Larry Cockell, the Secret Service agent who heads the president's protective detail, was forced to remain in Washington awaiting a summons to appear before a grand jury investigating whether Clinton carried on a sexual affair with Monica Lewinsky, a former White House intern, and then lied about it.By bringing Cockell and seven other Secret Service agents to the federal courthouse in Washington, the Whitewater independent counsel, Kenneth Starr, made a powerful legal and visual statement about the authority of his office. And while it is hazardous to predict the course of any investigation, it appears that Starr is entering a decisive phase of the inquiry.

Although questions remain on lawyer-client privilege and the assertion of a broad new privilege governing Secret Service testimony, prosecutors now have an opportunity to question officials and agents of the Secret Service about what they may have seen or heard regarding Clinton and Lewinsky.

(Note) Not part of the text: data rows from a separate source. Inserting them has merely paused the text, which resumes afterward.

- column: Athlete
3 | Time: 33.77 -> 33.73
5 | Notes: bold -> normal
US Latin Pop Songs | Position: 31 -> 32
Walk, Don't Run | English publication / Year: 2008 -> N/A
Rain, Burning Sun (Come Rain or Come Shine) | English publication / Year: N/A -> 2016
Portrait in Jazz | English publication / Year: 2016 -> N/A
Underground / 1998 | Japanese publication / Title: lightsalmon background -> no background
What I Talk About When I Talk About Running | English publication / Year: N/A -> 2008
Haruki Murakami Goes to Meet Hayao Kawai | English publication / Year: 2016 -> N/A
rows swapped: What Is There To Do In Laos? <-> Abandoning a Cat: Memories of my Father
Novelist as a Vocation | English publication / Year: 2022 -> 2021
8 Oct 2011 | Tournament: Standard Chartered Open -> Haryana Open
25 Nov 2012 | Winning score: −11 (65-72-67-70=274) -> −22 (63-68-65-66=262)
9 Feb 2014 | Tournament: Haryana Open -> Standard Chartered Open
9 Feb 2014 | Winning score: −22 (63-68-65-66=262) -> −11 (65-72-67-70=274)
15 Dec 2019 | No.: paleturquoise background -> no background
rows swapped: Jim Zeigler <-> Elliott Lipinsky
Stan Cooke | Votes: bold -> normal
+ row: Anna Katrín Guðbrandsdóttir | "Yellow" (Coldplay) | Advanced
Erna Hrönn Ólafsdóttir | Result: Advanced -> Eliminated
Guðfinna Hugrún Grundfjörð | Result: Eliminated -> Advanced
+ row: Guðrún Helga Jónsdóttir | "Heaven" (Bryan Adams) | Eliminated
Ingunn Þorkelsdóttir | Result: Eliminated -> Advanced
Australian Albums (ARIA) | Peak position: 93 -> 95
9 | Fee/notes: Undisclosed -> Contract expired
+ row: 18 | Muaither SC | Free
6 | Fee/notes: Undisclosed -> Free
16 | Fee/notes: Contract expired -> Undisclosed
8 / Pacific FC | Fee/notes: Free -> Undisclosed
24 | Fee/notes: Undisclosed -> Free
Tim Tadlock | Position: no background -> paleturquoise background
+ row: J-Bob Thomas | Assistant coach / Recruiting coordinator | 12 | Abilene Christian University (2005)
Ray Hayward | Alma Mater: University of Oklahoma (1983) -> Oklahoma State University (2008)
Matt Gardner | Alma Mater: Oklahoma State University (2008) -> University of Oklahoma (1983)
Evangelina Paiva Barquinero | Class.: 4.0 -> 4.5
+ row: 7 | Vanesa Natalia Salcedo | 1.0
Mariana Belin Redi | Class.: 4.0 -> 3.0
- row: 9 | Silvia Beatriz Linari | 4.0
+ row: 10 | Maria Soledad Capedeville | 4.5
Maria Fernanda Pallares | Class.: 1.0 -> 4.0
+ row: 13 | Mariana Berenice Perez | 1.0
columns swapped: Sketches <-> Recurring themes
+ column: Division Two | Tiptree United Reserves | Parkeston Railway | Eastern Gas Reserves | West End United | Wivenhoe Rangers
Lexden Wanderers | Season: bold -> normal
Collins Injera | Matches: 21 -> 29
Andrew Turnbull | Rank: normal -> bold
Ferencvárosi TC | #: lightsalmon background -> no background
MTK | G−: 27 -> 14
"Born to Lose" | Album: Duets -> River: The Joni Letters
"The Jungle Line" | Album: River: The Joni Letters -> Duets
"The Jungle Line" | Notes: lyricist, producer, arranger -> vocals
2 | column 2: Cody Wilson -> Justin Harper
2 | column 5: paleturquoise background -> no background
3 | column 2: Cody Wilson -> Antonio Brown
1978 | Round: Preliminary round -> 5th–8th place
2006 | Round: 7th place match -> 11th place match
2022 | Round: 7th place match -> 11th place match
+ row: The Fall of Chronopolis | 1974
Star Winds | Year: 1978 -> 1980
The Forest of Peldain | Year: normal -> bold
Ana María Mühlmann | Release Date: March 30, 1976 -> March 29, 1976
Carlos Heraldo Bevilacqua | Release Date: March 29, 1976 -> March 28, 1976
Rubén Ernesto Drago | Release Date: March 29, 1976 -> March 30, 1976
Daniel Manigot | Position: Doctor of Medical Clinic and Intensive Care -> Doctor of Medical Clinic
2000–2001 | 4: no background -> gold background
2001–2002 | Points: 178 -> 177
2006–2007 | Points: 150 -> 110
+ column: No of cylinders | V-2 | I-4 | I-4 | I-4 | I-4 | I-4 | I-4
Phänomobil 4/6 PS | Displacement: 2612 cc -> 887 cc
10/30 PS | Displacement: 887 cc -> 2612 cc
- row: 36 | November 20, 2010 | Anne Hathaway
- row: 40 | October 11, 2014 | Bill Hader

After a week of legal maneuvering, Starr on Friday won the right to question Cockell and seven other Secret Service agents when Chief Justice William Rehnquist rejected a plea by the Justice Department to shield the agents from questioning.

But the chief justice said the Supreme Court might yet decide to hear the department's appeal of lower court rulings that denied an administration claim that Secret Service personnel are protected from having to testify regarding the president by an untested "protective function privilege."

Clinton said Friday that it would be inappropriate for him to comment on the Secret Service subpoenas and the reassignment of his hand-picked chief bodyguard, Cockell. But aides said that the president is seething at what he considers a violation of the intimate and confidential relationship he must have with those assigned to guard him.

One Democratic ally of the president said that Clinton believes the subpoenas were a vindictive act by Starr designed to embarrass the president and humiliate the Secret Service, and he predicted a strong public backlash against Starr. Starr has denied any political motives, saying he seeks only "the truth."